AdNow
- Industry: digital marketing
- Founded: 2014
- Founder: Yulia Serebryanskaya
- Headquarters: Plovdiv, Bulgary
- Products: advertising network
- Owner: Giorgi Abuladze

= AdNow =

AdNow is a digital marketing company involved in several disinformation campaigns in the EU.

== History ==

AdNow was founded in 2014 by Yulia Serebryanskaya, a former Russian state media employee who worked on Vladimir Putin's and Dmitry Medvedev's campaigns and headed the political advertising department of the United Russia political party's central committee. Financial Times investigation found that the ultimate beneficiary of the company was her brother, Mikhail Serebryansky.

The Russian office of AdNow was located on Odesskaya Street, Moscow, the same address as other Serebryansky's firms and Serebryanskaya's 2WTrade. As noted by Radio Svoboda, that company was blamed for promoting and selling fake health and beauty products.

Its UK-based entity (founded in 2014, dissolved in 2023) was located at 5 Percy Street, London. It was owned and managed by a British citizen, Ewan Tolladay, and a Russian national, Stanislav Fesenko, both tied to a phishing and malware company, AnnGames (previously called Mottogeek).

That address is a "corporate mailbox" used by 170 other companies. One of them was the operation company of the BTC-e cryptocurrency exchange, which was employed for money laundering (the scheme was revealed by a 2019 Bellingcat investigation) and used by the GRU-linked Fancy Bear hackers.

Another company located there was connected to Romanian organization Tracia Unită with ties to far-right groups and business interests in the Russian embassy in Bucharest.

Following Serebryansky's death in 2023, the ownership of AdNow's parent company changed. It was transferred to a Georgian citizen, Giorgi Abuladze. Earlier that year, he established numerous companies (by then, he owned fifty firms) and employed hundreds of Russian nationals. AdNow's headquarters moved to Plovdiv, Bulgaria, but the company still employed numerous Russian residents.

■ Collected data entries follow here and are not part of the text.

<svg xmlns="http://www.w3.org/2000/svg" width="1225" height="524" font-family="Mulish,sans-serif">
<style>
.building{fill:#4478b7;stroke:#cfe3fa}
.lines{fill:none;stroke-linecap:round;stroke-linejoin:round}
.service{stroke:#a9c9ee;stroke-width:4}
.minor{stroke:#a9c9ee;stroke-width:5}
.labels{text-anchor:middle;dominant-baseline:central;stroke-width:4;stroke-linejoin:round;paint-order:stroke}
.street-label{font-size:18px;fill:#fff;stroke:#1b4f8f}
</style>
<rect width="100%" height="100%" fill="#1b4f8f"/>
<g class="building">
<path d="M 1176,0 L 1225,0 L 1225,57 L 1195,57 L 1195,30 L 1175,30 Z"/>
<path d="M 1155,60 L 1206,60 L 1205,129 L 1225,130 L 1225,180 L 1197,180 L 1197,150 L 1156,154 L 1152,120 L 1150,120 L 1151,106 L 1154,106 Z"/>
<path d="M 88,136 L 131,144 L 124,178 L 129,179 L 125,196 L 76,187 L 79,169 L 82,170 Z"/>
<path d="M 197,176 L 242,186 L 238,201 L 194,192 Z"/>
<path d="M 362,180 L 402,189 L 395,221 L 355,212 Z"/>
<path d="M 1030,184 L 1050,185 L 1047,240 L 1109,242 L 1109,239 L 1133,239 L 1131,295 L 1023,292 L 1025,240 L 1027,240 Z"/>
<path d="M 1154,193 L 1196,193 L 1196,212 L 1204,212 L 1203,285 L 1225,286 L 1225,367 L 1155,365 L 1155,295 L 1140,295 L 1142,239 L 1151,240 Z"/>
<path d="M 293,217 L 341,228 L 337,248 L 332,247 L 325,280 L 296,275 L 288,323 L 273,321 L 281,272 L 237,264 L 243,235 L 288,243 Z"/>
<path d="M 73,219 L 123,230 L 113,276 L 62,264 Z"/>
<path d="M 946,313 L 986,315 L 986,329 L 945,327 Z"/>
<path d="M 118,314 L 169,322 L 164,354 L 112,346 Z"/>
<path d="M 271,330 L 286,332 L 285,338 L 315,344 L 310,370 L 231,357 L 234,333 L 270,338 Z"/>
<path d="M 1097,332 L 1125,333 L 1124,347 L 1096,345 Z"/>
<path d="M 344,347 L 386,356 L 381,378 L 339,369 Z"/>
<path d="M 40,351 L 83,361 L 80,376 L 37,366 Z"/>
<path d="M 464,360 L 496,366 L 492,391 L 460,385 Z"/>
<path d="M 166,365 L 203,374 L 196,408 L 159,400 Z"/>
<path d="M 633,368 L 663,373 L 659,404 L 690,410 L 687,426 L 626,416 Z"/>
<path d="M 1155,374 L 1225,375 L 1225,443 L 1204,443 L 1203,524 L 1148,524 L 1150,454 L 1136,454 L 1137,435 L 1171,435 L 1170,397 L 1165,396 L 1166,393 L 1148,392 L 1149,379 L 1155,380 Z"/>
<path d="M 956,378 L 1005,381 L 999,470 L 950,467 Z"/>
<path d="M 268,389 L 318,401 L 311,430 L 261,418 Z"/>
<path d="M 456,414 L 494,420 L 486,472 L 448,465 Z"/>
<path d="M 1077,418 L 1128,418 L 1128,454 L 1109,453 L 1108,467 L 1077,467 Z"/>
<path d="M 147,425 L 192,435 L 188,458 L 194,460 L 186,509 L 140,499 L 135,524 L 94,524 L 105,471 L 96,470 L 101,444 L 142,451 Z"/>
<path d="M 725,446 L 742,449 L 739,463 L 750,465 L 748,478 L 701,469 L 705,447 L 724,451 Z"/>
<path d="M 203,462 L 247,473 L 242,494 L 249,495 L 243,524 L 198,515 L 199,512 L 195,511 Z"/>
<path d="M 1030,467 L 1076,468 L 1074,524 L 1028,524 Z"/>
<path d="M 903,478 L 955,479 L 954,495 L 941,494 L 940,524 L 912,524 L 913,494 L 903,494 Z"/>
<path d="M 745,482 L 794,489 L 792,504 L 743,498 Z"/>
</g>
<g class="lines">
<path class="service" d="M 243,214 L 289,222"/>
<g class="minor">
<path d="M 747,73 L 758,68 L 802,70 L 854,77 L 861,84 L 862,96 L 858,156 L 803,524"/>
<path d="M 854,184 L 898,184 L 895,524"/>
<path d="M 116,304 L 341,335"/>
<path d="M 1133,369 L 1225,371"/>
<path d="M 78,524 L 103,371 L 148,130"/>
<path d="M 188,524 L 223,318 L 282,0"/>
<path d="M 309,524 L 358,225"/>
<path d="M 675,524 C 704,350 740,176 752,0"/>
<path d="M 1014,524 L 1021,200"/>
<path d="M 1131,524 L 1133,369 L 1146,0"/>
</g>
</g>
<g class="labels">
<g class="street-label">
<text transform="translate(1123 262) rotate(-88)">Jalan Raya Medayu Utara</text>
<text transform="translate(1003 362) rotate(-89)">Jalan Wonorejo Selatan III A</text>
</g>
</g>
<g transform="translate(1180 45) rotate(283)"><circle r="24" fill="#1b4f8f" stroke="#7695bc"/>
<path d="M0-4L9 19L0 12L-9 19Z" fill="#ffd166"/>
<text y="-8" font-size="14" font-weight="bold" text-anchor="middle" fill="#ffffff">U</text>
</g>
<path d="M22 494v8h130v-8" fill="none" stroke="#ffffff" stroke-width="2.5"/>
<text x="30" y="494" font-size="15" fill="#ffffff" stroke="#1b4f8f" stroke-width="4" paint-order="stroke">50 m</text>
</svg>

By 2024, the company was operational and ran ads on 85 websites, including the Serbian edition of Euronews.

== Campaigns ==

=== Anti-vax conspiracy ===

In 2020 and 2021, AdNow (via its subsidiary Fazze) ran campaigns against COVID-19 vaccines. For instance, during the political debate over emergency authorization of the AstraZeneca vaccine in India, fake accounts on several social platforms falsely portrayed the vaccine as dangerous because it used an adenovirus derived from chimpanzees. In May 2021, the company approached a number of EU-based bloggers to broadcast information denigrating the Pfizer vaccine. However, these bloggers drew attention to such attempts. Later, Meta reported that it removed 65 Facebook accounts and 243 Instagram accounts linked to AdNow and Fazze. Fazze was dissolved later that year.

=== Romania ===

Since the mid-2010s, AdNow has been active in Romania.

According to the Intelligence Online investigation, the company paid almost Euro 2 million to Romanian entities (the volume reflects wire transfers, not all possible payment methods) with volumes spiking prior to the 2019 European Parliament election and the 2019 Romanian presidential election. AdNow had contracts with Romania TV, a popular TV channel with pro-Russian bias, to advertise unscientific medical practices and dubious financial schemes.

The company also made transfers to local media personae Andrei Laslau, Daniel Polifrone (AZ News), and Razvan Miulescu and Nicoleta Miulescu (Secret Media), all of whom were involved in spreading anti-Western or health-related conspiracy theories. The investigators believed that such a cooperation resembled the method Russian actors used to finance several conservative and conspiracy theory influencers in the U.S.

AdNow also promoted fake websites impersonating real reputable media, such as the Romanian edition of RFI or the Romanian TV news channel Digi24, which closely resembled the Russian disinformation campaign Doppelganger, which also previously targeted RFI.

Bulgarian cybersecurity researchers group BG Elves reported that AdNow conducted invasive tracking on users in Bulgaria and Romania and used fake offers and rewards to convince users to provide personal data and install malware. According to them, AdNow used data to distribute propaganda and advertisements with controversial content, including sensational and misleading claims.

RAAM described AdNow's activities as long-term groundwork that enabled amplifying content in support of pro-Russia candidate Călin Georgescu prior to the 2024 Romanian presidential election.